= Tim Kash =

British television presenter

Tim Kash is a British television presenter best known for formerly presenting Top of the Pops in the United Kingdom, and MTV News on MTV UK and Ireland. He appeared on the U.S. edition of MTV News, and as a presenter on E! Network's Daily 10 and ENews!. He currently resides in between New York City, United States and Los Angeles, United States and is working as a presenter at IMDb and Amazon. On April 6 it was announced that he is the host of Quibi's new daily music show called 'POP 5' and 'Musicology with Tim Kash'.

==Life and career==
===Early career===
After spending some time working in A&R, Kash was hired by MTV UK and Ireland to work as a VJ, and began presenting MTV News in the U.K. and Europe in 2003.

===Top of the Pops===
After joining MTV, Kash was offered the presenting role on the BBC's Top of the Pops. On 28 November 2003, Kash hosted his first episode of the show which coincided with one of its most radical overhauls in what was reported as a make-or-break attempt to revitalize the long-running series. Previously, the show had been presented by different people each week, but as part of the revamp Kash became the sole presenter. The BBC chose Kash for the position because of his youth, his prior success on MTV, and because they considered him a "edgy, quick-witted and talented presenter"; they hoped that all of these qualities would bring back the younger audience Top of the Pops used to have.

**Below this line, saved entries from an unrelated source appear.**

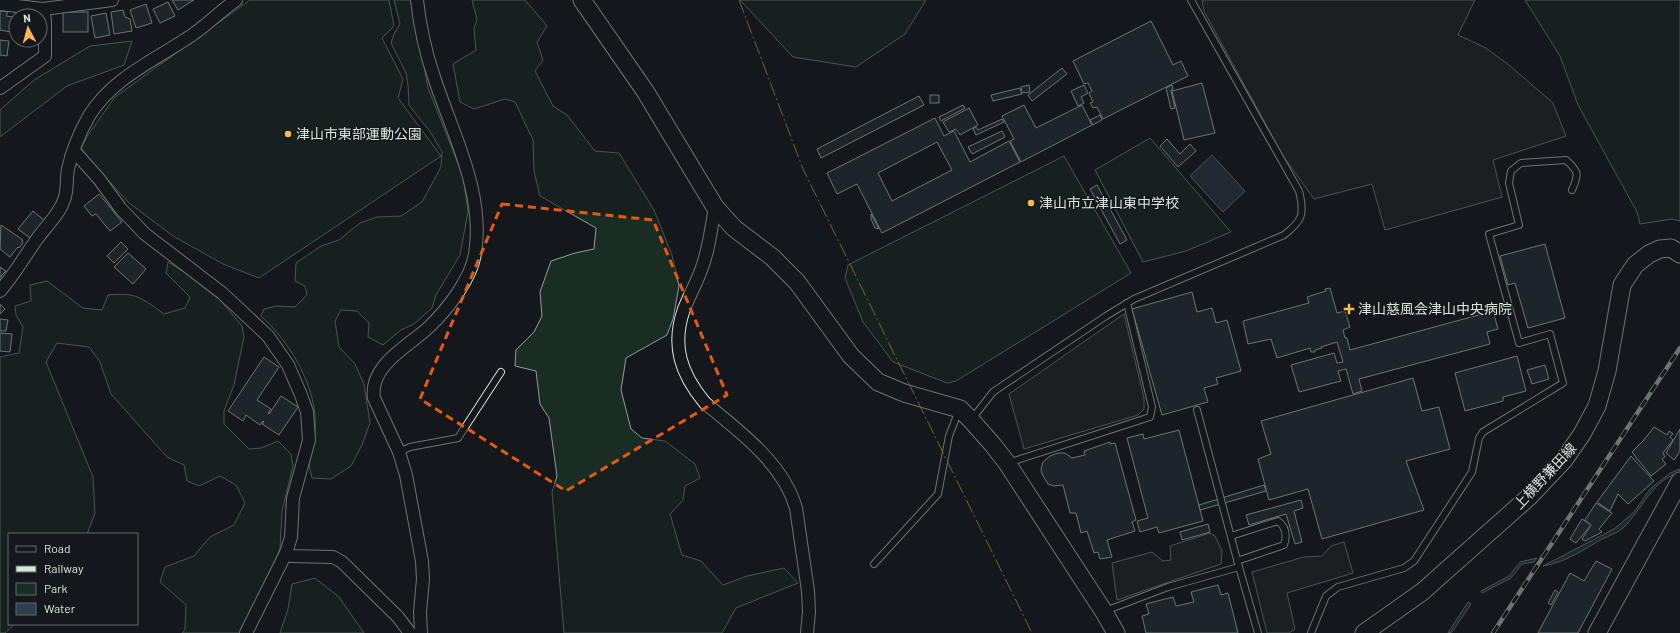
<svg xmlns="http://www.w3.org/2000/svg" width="1680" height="633" font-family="Barlow,'Noto Sans JP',sans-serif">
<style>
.green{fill:#1a2d24;stroke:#939e99}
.parking{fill:#24282b;stroke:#939e99}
.water{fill:#2f3f4d;stroke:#939e99}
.building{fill:#2c363c;stroke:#d8e6dc;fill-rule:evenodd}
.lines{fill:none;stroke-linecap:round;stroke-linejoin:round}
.lane-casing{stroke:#d8e6dc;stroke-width:8}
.street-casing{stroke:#d8e6dc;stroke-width:14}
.secondary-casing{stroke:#d8e6dc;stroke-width:19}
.lane{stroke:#14181c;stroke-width:6}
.street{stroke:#14181c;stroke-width:12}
.secondary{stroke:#14181c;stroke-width:17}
.rail-casing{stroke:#d8e6dc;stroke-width:4.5}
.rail{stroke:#14181c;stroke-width:3;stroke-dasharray:9;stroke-linecap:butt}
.power{stroke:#ffb74d;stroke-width:1;stroke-dasharray:14 3 2 3;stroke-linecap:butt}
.marked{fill:none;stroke:#e8590c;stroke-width:3;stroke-dasharray:8 5;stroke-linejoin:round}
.poi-dot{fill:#ffb74d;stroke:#14181c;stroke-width:1.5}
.labels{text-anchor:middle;stroke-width:3;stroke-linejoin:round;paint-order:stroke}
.poi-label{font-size:14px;fill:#d8e6dc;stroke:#14181c;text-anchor:start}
.street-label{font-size:14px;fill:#d8e6dc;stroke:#14181c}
</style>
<rect width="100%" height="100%" fill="#14181c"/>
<g class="green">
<path d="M250 0H389L394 26 382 38 403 79 398 98 441 156 259 278 223 264 173 236 129 203 95 166 81 148 88 135 115 97Z"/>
<path d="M394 0H412L428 88 463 176 468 212 460 255 436 295 432 308 414 324 401 330 383 345 368 337 369 323 357 311 341 310 335 321 339 347 355 364 364 384 370 423 362 445 351 466 331 479 312 478C311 473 309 468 309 463 310 453 314 443 315 432 319 390 291 343 261 316L264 309 277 306 295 307 307 295 305 286 295 281 296 263 321 246 339 240 360 223 377 217 401 216 422 202 441 167 442 152 431 133 409 105 408 85 406 73 391 43 394 34 400 24Z"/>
<path d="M472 0H525L547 26 537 42 543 60 535 71 553 106 567 115 595 151 619 153 654 210 672 255 679 286 673 319 667 335 626 358 621 390 631 429 642 438 665 441 695 464 700 478 685 486 683 500 670 514 682 555 701 561 723 585 747 576 784 568 798 583 736 608 722 633H564L552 492 557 476 549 418 540 404 536 371 515 366 516 350 534 332 542 316 540 292 551 261 575 253 594 249 596 228 540 196 534 171 533 140 515 102 505 99 474 109 460 102 453 64 476 50 474 29 477 19Z"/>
<path d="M740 0H926L905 34 856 67 793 57Z"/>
<path d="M1525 0H1680V221L1672 219 1640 224 1637 212 1578 105 1560 56Z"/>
<path d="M132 41 124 65 67 86 0 137V110L34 80 90 46Z"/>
<path d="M1150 138 1231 232 1186 251 1143 262 1095 170Z"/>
<path d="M1064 156 1131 273 956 381 947 383 893 362 863 322 845 278 848 265Z"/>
<path d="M168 262 184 272 220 300 242 326 244 337 234 385 224 411V424L249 449 261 448 278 441 291 454 293 466 282 511 280 548 270 578 241 633H182L185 630 186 605 160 582 165 567 194 556 210 537 234 525 245 503 236 485 220 476 199 486 187 481 184 465 167 457 111 394 100 362 89 347 57 343 46 362 93 477 95 513 87 534H9V624H15L5 633H0V357L19 353 23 327 16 315 15 306 31 301 30 285 47 281 83 308 102 310 108 295C136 292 142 298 164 314L185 308 190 297 166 273Z"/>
<path d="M315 578 339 597 364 633H280L288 609 292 584Z"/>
</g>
<g class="parking">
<path d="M1202 0H1475L1458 35 1486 48 1509 65 1553 103 1566 136 1493 160 1502 197 1385 230 1372 184 1314 199 1283 156 1204 11Z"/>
<path d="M1124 314 1144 398V409L1138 415 1024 449 1009 394Z"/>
<path d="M1210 533 1215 536 1222 551 1221 564 1117 600 1112 563 1152 552 1163 561 1171 560 1170 546Z"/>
<path d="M1344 542 1353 573 1287 593 1295 629 1289 633H1267L1252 572 1304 557 1322 556 1331 546Z"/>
</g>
<g class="water">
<path d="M1212 155 1245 191 1223 212 1190 176Z"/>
<path d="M1680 469V474C1655 475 1640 513 1623 528 1617 533 1609 536 1602 539 1583 550 1564 563 1543 566L1614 529 1634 512 1650 489 1670 473Z"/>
<path d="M1537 558 1534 562 1522 564 1511 578 1482 593 1481 591 1509 576 1520 562Z"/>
<path d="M1468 602 1471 604 1452 632 1448 633Z"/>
</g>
<g class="building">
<path d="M172 0H194L178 10Z"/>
<path d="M168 2 175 16 160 23 153 9Z"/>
<path d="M146 4 152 23 136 28 130 10Z"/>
<path d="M123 10 125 17 130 19 132 31 114 34 111 12Z"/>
<path d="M0 11 8 12 6 16 13 17 11 32 0 30Z"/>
<rect x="63" y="12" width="25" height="20"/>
<path d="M106 13 110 35 95 38 91 16Z"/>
<path d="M1151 21 1173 65 1181 61 1188 76 1103 119 1097 107 1093 108 1090 103 1093 102 1089 93 1092 91 1088 83 1084 84 1073 61Z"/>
<path d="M0 40 9 41 7 56 0 55Z"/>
<path d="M1062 68 1067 74 1032 101 1028 95Z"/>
<path d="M1202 83 1215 133 1184 140 1172 91Z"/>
<path d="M1029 85 1030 92 1022 93 1021 87Z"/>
<path d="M1084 85 1088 93 1081 97 1084 103 1078 106 1071 91Z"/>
<path d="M1172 85 1173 89 1171 90 1175 108 1171 109 1166 88Z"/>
<path d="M1020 88 1022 94 993 101 991 95Z"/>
<rect x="930" y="95" width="9" height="8"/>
<path d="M919 96 924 105 821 158 817 149Z"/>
<path d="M963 105 965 108 941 121 939 117Z"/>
<path d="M1024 105 1036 128 1082 105 1092 125 1021 162 1010 141 1014 139 1002 116Z"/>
<path d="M969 108 978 125 960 135 956 129 949 132 943 122Z"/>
<path d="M1100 115 1102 120 1093 125 1090 120Z"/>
<path d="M935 118 944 136 954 131 970 162 1009 141 1020 162 882 233 857 184 837 194 827 173ZM937 142 952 170 892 201 878 173Z"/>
<path d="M1002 119 1004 122 976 135 973 129 976 127 978 130Z"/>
<path d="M1002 131 1005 137 972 154 968 147Z"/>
<path d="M1167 139 1180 154 1190 144 1196 151 1178 167 1160 146Z"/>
<path d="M1097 185 1127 240 1120 244 1090 189Z"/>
<path d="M99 194 122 222 110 231 96 214 92 216 84 206Z"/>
<path d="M33 211 45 221 30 238 18 229Z"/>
<path d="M871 214 879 229 875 228 871 219Z"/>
<path d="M1 225 23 240 22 242 23 243 19 248 18 247 10 257 0 249Z"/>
<path d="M121 242 128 249 114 263 107 256Z"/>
<path d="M1545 244 1565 318 1528 328 1515 283 1508 285 1500 256Z"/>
<path d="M128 253 146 269 133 284 114 267Z"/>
<path d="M0 267 6 271 1 276 3 278 0 283Z"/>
<path d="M1330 288 1337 313 1345 311 1350 327 1343 330 1345 338H1347L1350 350 1493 311 1498 329 1487 332 1490 344 1359 379 1362 391 1353 394 1346 369 1338 371 1341 381 1299 392 1291 365 1334 353 1337 363 1343 362 1337 342 1321 347 1322 348 1315 350V352H1311L1310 348 1277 358 1271 339 1248 344 1243 321 1309 303 1307 297 1326 291 1325 289Z"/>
<path d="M1192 292 1197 312 1212 308 1216 323 1227 320 1241 371 1216 378 1218 384 1204 388 1208 402 1162 415 1132 309Z"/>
<path d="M0 304 5 309 0 314Z"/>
<path d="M0 319 8 320 6 331H0Z"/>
<path d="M0 333 12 334 10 352 0 351Z"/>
<path d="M1517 356 1526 391 1503 397V401L1465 411 1455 373Z"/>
<path d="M264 357 279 367 257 400 271 409 268 413 269 414 281 396 298 407 279 435 262 424 264 422 263 421 260 425 246 415 243 421 228 411Z"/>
<path d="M1545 365 1549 379 1532 384 1527 370Z"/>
<path d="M1413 378 1422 411 1439 407 1450 449 1406 461 1424 510 1322 539 1308 489 1269 500 1258 459 1271 454 1261 421Z"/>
<path d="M1654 427 1667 435 1669 431 1673 434 1670 437 1673 440 1663 453 1665 457 1662 459 1666 464 1651 476 1632 452 1643 441Z"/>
<path d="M1680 429V451L1674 460 1666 453Z"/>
<path d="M1179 430 1203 521 1159 533 1157 527 1140 532 1137 521 1148 518 1127 438 1143 434 1144 439Z"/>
<path d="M1110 442V444L1115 443 1136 520 1132 522 1135 531 1107 540 1112 557 1100 559 1098 552 1094 553 1087 531 1081 533 1076 513H1070L1063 485 1054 486 1048 484 1042 474 1041 469 1043 462 1050 456 1058 453H1065L1072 458 1085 455 1084 451Z"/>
<path d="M1631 456 1654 481 1628 504 1618 494 1610 511 1597 502Z"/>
<path d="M1264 485 1266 491 1200 510 1199 505Z"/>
<path d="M1301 500 1303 508 1294 511 1302 542 1295 544 1286 514 1249 525 1246 515Z"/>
<path d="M1596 503 1612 513 1599 529 1602 532 1585 541 1582 539 1591 525 1585 520Z"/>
<path d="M1582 519 1591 525 1576 543 1570 539Z"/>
<path d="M1208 524 1210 532 1182 540 1180 532Z"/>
<path d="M1596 561 1612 569 1578 633H1538L1570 573 1584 581Z"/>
<path d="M1218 585 1221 595 1228 593 1238 633H1146L1142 616 1149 614 1146 604 1173 597 1176 606 1194 602 1191 592Z"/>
<path d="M1555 590 1558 592 1551 605 1548 603Z"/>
</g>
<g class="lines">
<defs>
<g id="lane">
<path d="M1197 410 1239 567 1258 633"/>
<path d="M972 419 993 392 1106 316 1134 299 1284 235C1302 221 1305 215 1299 191L1191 0"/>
<path d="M399 452 410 447 458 438 501 372"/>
<path d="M1008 463 1150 417 1152 407 1127 303"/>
<path d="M1231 536 1278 521C1286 527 1287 536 1284 545L1237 561"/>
<path d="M874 564 938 494 949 436 959 410"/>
<path d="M1105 611 1168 587 1239 567"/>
<path d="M1311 633 1326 596 1338 587 1404 568 1414 561 1472 472 1479 438 1483 432 1563 383 1550 334 1519 343 1489 234 1519 225 1509 183 1511 171 1521 163 1566 160C1579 172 1579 174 1572 190"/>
</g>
<g id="street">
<path d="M417 0C420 27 425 51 434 77 452 133 485 192 475 254 471 279 447 310 429 327 409 346 369 365 374 398L399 452 406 475 422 561 423 579 420 612 421 633"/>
<path d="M0 4 43 9 112 0"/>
<path d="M0 88 45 56V21L43 9"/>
<path d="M74 151 99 179 121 209 145 234 222 293 268 336 288 365 301 395 307 412 309 440 293 498 291 537 286 553 246 633"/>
<path d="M715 207C711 229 709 251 700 273 695 285 689 297 684 309 671 346 681 374 705 403 739 431 783 463 796 508L808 591 809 612 807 633"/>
<path d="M0 291C14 275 24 257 37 239 46 226 59 215 64 200 68 190 66 179 68 169 72 151 80 132 89 116 112 79 151 62 186 39 204 28 219 12 236 0"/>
<path d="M286 553 291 556 333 557 342 562 398 617 410 633"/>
</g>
<g id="secondary">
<path d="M582 0 645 91 715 207 734 228 772 257 797 282 851 356 878 382 904 393 960 409 971 420 993 445 1007 463 1104 612 1116 633"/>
<path d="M1364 633 1422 592 1529 497 1564 460 1582 434 1597 406 1607 371 1622 285 1635 265 1649 254 1660 249 1671 248 1680 254"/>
<path d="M1597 633 1680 481"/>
</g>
</defs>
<use href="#lane" class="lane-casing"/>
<use href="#street" class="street-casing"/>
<use href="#secondary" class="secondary-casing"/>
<use href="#lane" class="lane"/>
<use href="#street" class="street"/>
<use href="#secondary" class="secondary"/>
<defs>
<path id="rail" d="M1493 633 1680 348"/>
</defs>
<use href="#rail" class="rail-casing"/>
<use href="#rail" class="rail"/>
<path class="power" d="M739 0 803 169 1032 633"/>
</g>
<path d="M0 0H1680V633H0ZM502 204 653 220 727 395 566 491 420 399Z" fill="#14181c" fill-opacity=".55" fill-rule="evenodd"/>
<path class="marked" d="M502 204 653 220 727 395 566 491 420 399Z"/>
<g class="poi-dot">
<circle cx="288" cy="134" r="4"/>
<circle cx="1031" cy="203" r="4"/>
<path d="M1347 303h4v4h4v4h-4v4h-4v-4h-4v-4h4z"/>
</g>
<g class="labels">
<g class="poi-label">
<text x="296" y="139">津山市東部運動公園</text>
<text x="1039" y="208">津山市立津山東中学校</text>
<text x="1358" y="314">津山慈風会津山中央病院</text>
</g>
<g class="street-label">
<text transform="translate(1545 476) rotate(-47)" y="5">上横野兼田線</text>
</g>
</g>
<rect x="8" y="533" width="130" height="92" fill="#14181c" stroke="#626a69"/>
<rect x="16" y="546" width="20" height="6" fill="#14181c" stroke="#626a69"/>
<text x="44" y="553" font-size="12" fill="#d8e6dc">Road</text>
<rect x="16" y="566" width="20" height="6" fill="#d8e6dc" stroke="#626a69"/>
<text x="44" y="573" font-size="12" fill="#d8e6dc">Railway</text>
<rect x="16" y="583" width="20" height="12" fill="#1a2d24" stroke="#626a69"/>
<text x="44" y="593" font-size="12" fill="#d8e6dc">Park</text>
<rect x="16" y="603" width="20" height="12" fill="#2f3f4d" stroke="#626a69"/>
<text x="44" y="613" font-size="12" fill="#d8e6dc">Water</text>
<g transform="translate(28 28) rotate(354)"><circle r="19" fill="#14181c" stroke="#626a69"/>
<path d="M0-3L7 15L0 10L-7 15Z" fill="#ffb74d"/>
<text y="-6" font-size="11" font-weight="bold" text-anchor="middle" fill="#d8e6dc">N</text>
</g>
</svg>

Kash was later joined by co-presenters Fearne Cotton and Reggie Yates from April 2004. He left Top of the Pops permanently in August 2004, after presenting 38 editions.

===MTV US===
In 2007, Kash quit MTV UK to move to the US MTV station.

===Philanthropy===
Kash has been an Ambassador for the Prince's Trust, and a patron of Great Ormond Street Children's Hospital for 4 years and continues to work closely with them.

He is also an Ambassador for MTV's Staying Alive Foundation.

Kash launched the BOOM! Music Video Academy in 2004, an organization which teaches 11- to 18-year-old students the skills needed to produce music, videos, and short films. The academy has since been closed.